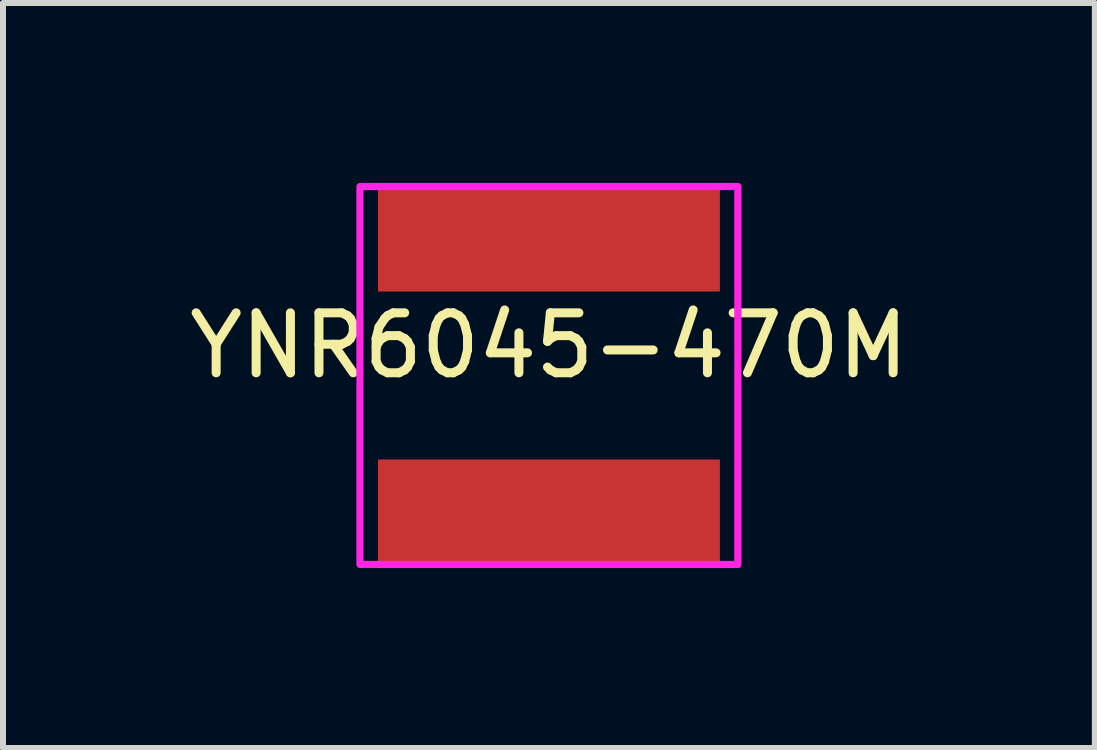
<source format=kicad_pcb>
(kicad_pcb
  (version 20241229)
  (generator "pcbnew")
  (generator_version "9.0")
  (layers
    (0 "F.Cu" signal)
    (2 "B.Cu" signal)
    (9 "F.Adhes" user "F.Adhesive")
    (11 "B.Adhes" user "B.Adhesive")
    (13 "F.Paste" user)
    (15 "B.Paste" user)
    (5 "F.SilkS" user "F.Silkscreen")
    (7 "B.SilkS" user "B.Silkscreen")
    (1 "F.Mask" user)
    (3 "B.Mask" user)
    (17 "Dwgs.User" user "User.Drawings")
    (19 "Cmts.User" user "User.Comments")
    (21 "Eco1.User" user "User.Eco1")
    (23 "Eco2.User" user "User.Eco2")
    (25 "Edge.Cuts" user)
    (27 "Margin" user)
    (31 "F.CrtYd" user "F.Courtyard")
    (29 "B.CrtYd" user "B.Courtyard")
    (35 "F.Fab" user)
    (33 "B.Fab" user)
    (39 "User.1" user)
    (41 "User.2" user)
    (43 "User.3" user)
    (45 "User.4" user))
  (footprint "YNR6045-470M"
    (layer "F.Cu")
    (at 6.101 3.21)
    (property "Reference" "YNR6045-470M" (at 0 -0.5 0) (unlocked yes) (layer "F.SilkS") (effects (font (size 1 1) (thickness 0.15))))
    (attr smd)
    (fp_rect (start -3.15 -3.15) (end 3.15 3.15) (stroke (width 0.12) (type solid)) (fill no) (layer "F.CrtYd"))
    (pad "1" smd rect (at 0 -2.25) (size 5.7 1.7) (layers "F.Cu" "F.Mask" "F.Paste"))
    (pad "2" smd rect (at 0 2.25) (size 5.7 1.7) (layers "F.Cu" "F.Mask" "F.Paste")))
  (gr_rect
    (start -3 -3)
    (end 15.202 9.42)
    (stroke (width 0.1) (type default))
    (fill no)
    (layer "Edge.Cuts")))
</source>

### Work to complete
Search the entries for the word "Courtyard", then gather every line that has it.

### Output of the task
    (31 "F.CrtYd" user "F.Courtyard")
    (29 "B.CrtYd" user "B.Courtyard")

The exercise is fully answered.